Lawyers for the 40-year-old Australian say his removal would be "unfair and unlawful".



Two judges sitting in London heard the case in July and are due to give their ruling next Wednesday.



The Swedish authorities want him to answer accusations of raping one woman and sexually molesting and coercing another in Stockholm in August last year.



Assange, whose WikiLeaks website published a mass of leaked diplomatic cables that rocked the US government, denies the allegations and says they are politically motivated.



The High Court in London is having to decide whether or not to uphold a ruling in February by District Judge Howard Riddle at Belmarsh Magistrates' Court, south London, that the computer expert should be extradited to face investigation.

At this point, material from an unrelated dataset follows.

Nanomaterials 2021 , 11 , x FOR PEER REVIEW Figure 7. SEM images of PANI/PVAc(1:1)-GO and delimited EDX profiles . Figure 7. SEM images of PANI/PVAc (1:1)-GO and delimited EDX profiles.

Assange burst into the public consciousness in April 2010 when Wikileaks released Collateral Murder - video footage of a US air crew shooting Iraqi civilians in 2007.



The whistleblower website, which claimed a database of 1.2 million documents within a year of its 2006 launch, regularly hit the headlines in 2010 with a series of leaks.

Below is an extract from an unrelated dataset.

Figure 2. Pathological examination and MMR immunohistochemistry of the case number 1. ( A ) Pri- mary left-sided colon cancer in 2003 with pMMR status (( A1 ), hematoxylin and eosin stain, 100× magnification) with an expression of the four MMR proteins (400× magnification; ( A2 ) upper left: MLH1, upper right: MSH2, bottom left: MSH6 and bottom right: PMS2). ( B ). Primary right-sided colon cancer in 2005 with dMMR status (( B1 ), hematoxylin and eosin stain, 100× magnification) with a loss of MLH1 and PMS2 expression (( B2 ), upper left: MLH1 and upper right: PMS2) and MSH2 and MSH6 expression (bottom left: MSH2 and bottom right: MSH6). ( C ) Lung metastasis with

The US Embassy Cables, Afghanistan war logs and Iraq war logs, which were drip-fed to the media in 2010, helped raise the profile of Assange, 39.



By the end of the year he had become a minor celebrity. Upon his arrest in December 2010 he had a number of famous friends and supporters who helped him to raise bail of £200,000.

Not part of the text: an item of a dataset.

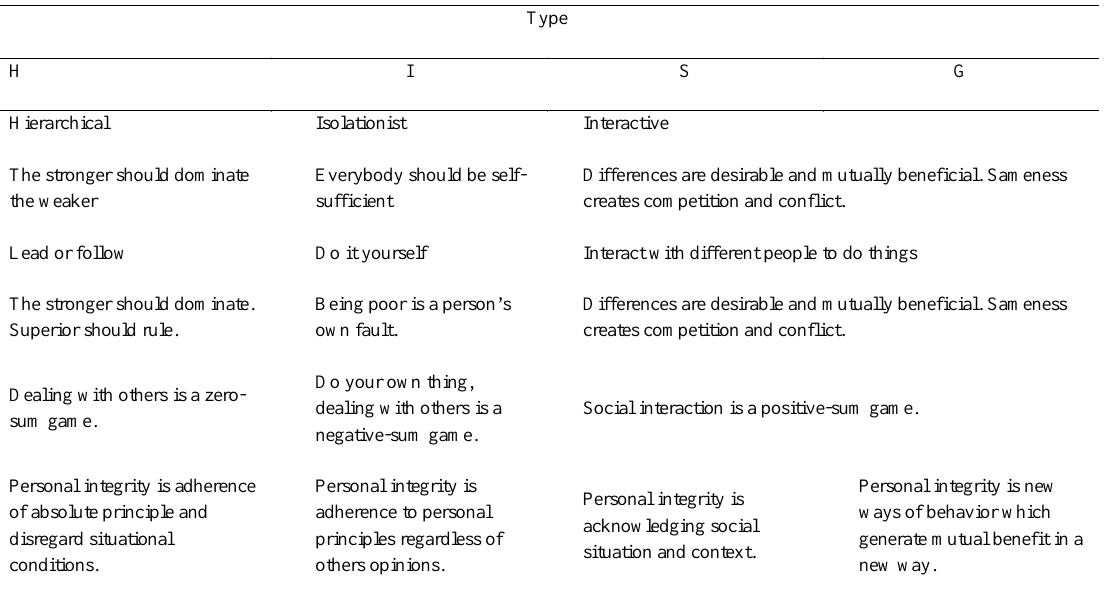
Table 1: Ethical precepts of mindscape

These included film-maker Ken Loach and socialite and charity fundraiser Jemima Khan, who each offered £20,000.



Assange always claimed that the allegations against him were politically motivated and linked to the activities of the whistleblower website.



On Monday Assange revealed that the site is at risk of closure, and is suspending its publishing operations to concentrate on fighting a financial blockade and raising new funds.



The stricken website is running on cash reserves after an "arbitrary and unlawful financial blockade" was imposed by Bank of America, Visa, MasterCard, PayPal and Western union last December, said Assange.